Analysis of the erythromycin experiment produced 19 'down' genes and 17 'up' genes. Neither list has any ribosomal proteins, increasing my confidence that their over-representation on the rifampicin 'up' lists reflects genuine induction. The 'down' effects are all quite weak, but several of the 'up' effects are strong. There are three pairs of 'up' genes that share operons, which increases the confidence that they are genuinely induced. Six genes are described as 'reductases' (including two dimethyl sulfoxide reductase subunits and biotin sulfoxide reductase), and five genes are involved in arginine/ornithine/putrescine pathways.

Although I don't have the GeneSpring program I can get a good idea of how much trust it has assigned just from the screenshots I have. Only three of the strongly 'up' genes from the high-concentration rifampicin experiment have the dark colour GeneSpring uses to indicate high trust: a dipeptide transporter and two genes of unknown function. This is probably because the first sample is very noisy. Trust is generally stronger in the erythromycin experiment.

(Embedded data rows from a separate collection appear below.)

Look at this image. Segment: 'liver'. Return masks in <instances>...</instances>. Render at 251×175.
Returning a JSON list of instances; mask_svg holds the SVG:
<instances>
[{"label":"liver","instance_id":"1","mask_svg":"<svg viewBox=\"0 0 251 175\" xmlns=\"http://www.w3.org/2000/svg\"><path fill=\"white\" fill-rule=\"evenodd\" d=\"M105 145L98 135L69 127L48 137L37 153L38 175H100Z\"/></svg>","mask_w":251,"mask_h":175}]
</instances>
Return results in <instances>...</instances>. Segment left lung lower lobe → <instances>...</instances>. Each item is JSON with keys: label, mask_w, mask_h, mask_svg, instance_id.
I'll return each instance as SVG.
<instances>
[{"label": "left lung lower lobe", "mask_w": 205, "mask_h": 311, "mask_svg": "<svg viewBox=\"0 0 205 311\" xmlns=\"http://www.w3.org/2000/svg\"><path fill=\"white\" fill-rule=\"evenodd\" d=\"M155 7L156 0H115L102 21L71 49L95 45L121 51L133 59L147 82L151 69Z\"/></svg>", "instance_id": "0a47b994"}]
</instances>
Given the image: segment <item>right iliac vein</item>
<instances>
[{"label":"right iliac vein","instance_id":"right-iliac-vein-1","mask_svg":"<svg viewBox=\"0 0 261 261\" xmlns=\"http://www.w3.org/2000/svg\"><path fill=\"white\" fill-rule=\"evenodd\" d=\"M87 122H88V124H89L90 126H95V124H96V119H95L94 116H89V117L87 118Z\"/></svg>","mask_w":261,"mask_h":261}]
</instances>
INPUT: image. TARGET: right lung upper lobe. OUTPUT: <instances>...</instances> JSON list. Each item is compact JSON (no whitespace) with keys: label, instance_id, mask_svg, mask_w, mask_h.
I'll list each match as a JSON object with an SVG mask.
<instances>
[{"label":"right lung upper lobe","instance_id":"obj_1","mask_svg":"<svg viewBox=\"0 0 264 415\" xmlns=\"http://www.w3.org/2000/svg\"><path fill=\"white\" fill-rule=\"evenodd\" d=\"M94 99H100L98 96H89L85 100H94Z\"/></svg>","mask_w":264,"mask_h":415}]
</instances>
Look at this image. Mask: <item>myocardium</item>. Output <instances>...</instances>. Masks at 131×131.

Treatment with rifampicin at the sub-inhibitory concentration of 0.05 microgram/ml induces expression of genes for ribosomal proteins and probably of genes for amino acid transporters. Does this make biological sense? Maybe. At the much higher inhibitory concentrations rifampicin inhibits transcription by RNA polymerase. If the main effect of a very weak inhibition is a shortage of the proteins the cell needs most of (= ribosomal proteins), it might turn up expression of the corresponding genes.

Treatment with erythromycin at the sub-inhibitory concentration of 0.1 microgram/ml probably induces genes for some reductases and proteins that break down arginine. Does this make biological sense? Not in any way I can see. Erythromycin at inhibitory concentrations blocks protein synthesis. The logic I suggest above for rifampicin would seem to apply more strongly to erythromycin, making me suspect that my application of it to rifampicin is just empty story telling.

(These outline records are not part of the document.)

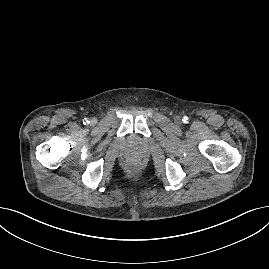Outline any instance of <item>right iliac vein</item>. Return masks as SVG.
<instances>
[{
    "label": "right iliac vein",
    "mask_w": 269,
    "mask_h": 269,
    "mask_svg": "<svg viewBox=\"0 0 269 269\" xmlns=\"http://www.w3.org/2000/svg\"><path fill=\"white\" fill-rule=\"evenodd\" d=\"M90 123H91L92 125L96 124V119H95V118H92L91 121H90Z\"/></svg>",
    "instance_id": "1"
}]
</instances>
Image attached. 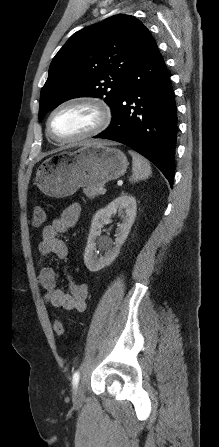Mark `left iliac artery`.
<instances>
[{
    "label": "left iliac artery",
    "instance_id": "obj_1",
    "mask_svg": "<svg viewBox=\"0 0 219 447\" xmlns=\"http://www.w3.org/2000/svg\"><path fill=\"white\" fill-rule=\"evenodd\" d=\"M79 375H80V374H79L78 371H76V372L73 374L72 384H73V387H74V388L78 385L79 377H80Z\"/></svg>",
    "mask_w": 219,
    "mask_h": 447
}]
</instances>
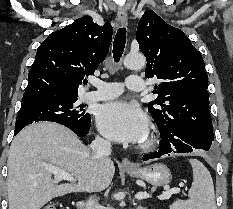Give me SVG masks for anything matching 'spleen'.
<instances>
[{
  "instance_id": "3e777b00",
  "label": "spleen",
  "mask_w": 233,
  "mask_h": 209,
  "mask_svg": "<svg viewBox=\"0 0 233 209\" xmlns=\"http://www.w3.org/2000/svg\"><path fill=\"white\" fill-rule=\"evenodd\" d=\"M193 170V182L189 199L177 200L170 209H216L213 180L207 168L198 160H189Z\"/></svg>"
}]
</instances>
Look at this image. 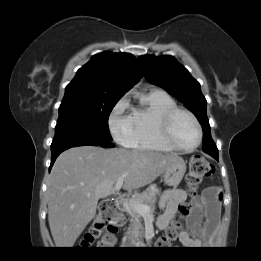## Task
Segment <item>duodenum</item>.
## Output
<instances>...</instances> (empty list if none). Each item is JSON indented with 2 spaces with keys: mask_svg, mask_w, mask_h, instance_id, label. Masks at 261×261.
I'll list each match as a JSON object with an SVG mask.
<instances>
[{
  "mask_svg": "<svg viewBox=\"0 0 261 261\" xmlns=\"http://www.w3.org/2000/svg\"><path fill=\"white\" fill-rule=\"evenodd\" d=\"M117 209L119 211V215H114L112 222L110 223L109 230L111 232H115L116 228L121 227L124 224L125 216H124V198L120 197L116 202Z\"/></svg>",
  "mask_w": 261,
  "mask_h": 261,
  "instance_id": "duodenum-1",
  "label": "duodenum"
}]
</instances>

This work's 'publishability' would be higher if we found effects on genes associated with virulence to the human host or with resistance to the antibiotic. Unfortunately, although standards for claiming 'virulence gene' status are lamentably low, none of the genes on the 'up' or 'down' lists is identified in any way with virulence.

I'm now going to email my collaborator, asking him to read this post and consider whether it's worth continuing with these experiments.

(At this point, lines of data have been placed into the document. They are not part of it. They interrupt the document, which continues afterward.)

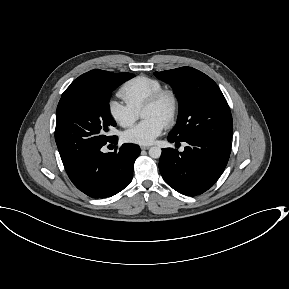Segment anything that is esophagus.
I'll use <instances>...</instances> for the list:
<instances>
[{
  "label": "esophagus",
  "mask_w": 289,
  "mask_h": 289,
  "mask_svg": "<svg viewBox=\"0 0 289 289\" xmlns=\"http://www.w3.org/2000/svg\"><path fill=\"white\" fill-rule=\"evenodd\" d=\"M140 148H141L142 150H147V149L150 148V146H141Z\"/></svg>",
  "instance_id": "esophagus-1"
}]
</instances>
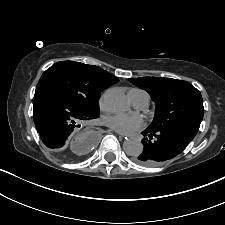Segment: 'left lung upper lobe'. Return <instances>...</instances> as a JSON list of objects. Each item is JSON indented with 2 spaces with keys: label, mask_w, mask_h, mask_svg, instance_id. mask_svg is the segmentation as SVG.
I'll return each mask as SVG.
<instances>
[{
  "label": "left lung upper lobe",
  "mask_w": 225,
  "mask_h": 225,
  "mask_svg": "<svg viewBox=\"0 0 225 225\" xmlns=\"http://www.w3.org/2000/svg\"><path fill=\"white\" fill-rule=\"evenodd\" d=\"M129 81L147 91L155 102L154 120L147 129L157 132L185 123H201L204 114L202 96L189 82L162 77Z\"/></svg>",
  "instance_id": "left-lung-upper-lobe-1"
}]
</instances>
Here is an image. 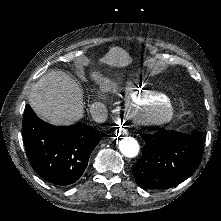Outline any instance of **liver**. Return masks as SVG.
Masks as SVG:
<instances>
[{"label":"liver","instance_id":"1","mask_svg":"<svg viewBox=\"0 0 221 221\" xmlns=\"http://www.w3.org/2000/svg\"><path fill=\"white\" fill-rule=\"evenodd\" d=\"M98 62L117 65L119 56H111L109 49ZM88 79L97 87L98 98L120 89L118 80L98 71H89ZM28 102L38 117L55 126H72L84 116V102L79 86L61 71H51L41 76L33 86Z\"/></svg>","mask_w":221,"mask_h":221}]
</instances>
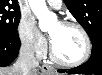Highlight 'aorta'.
<instances>
[{"label": "aorta", "instance_id": "762f6f07", "mask_svg": "<svg viewBox=\"0 0 102 75\" xmlns=\"http://www.w3.org/2000/svg\"><path fill=\"white\" fill-rule=\"evenodd\" d=\"M29 5L39 20V27L41 30H47L57 21L56 15L48 10L45 0H29Z\"/></svg>", "mask_w": 102, "mask_h": 75}]
</instances>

Does PurR regulate rec2, and does this matter?

So this morning I sat down with the post-docs to pick their brains about the above questions. The conversation kept moving on to the larger issue of how nucleotides, nucleosides and bases affect expression of competence genes, but for now I want to only focus on the PurR repressor and the rec2 gene. My hope is that we can do the necessary experiments to answer the above questions (and write a paper on the results), and that this will give us a clearer framework in which to address the other questions.

But even this goal looks more complicated than I expected (foolish me - I should know better by now). Here 's what we think we know:

The rec2 promoter has a sequence strongly matching the PurR repressor binding site characterized for E. coli. Such sites are also found in all of H. influenzae's purine biosynthesis genes, so we're confident that H. influenzae PurR binds to the same sequence as its homolog. This location of this sequence in the promoter predicts that PurR binding will prevent transcription, as expected for its known repressor function. This thus predicts that transcription of rec2 is repressed by PurR.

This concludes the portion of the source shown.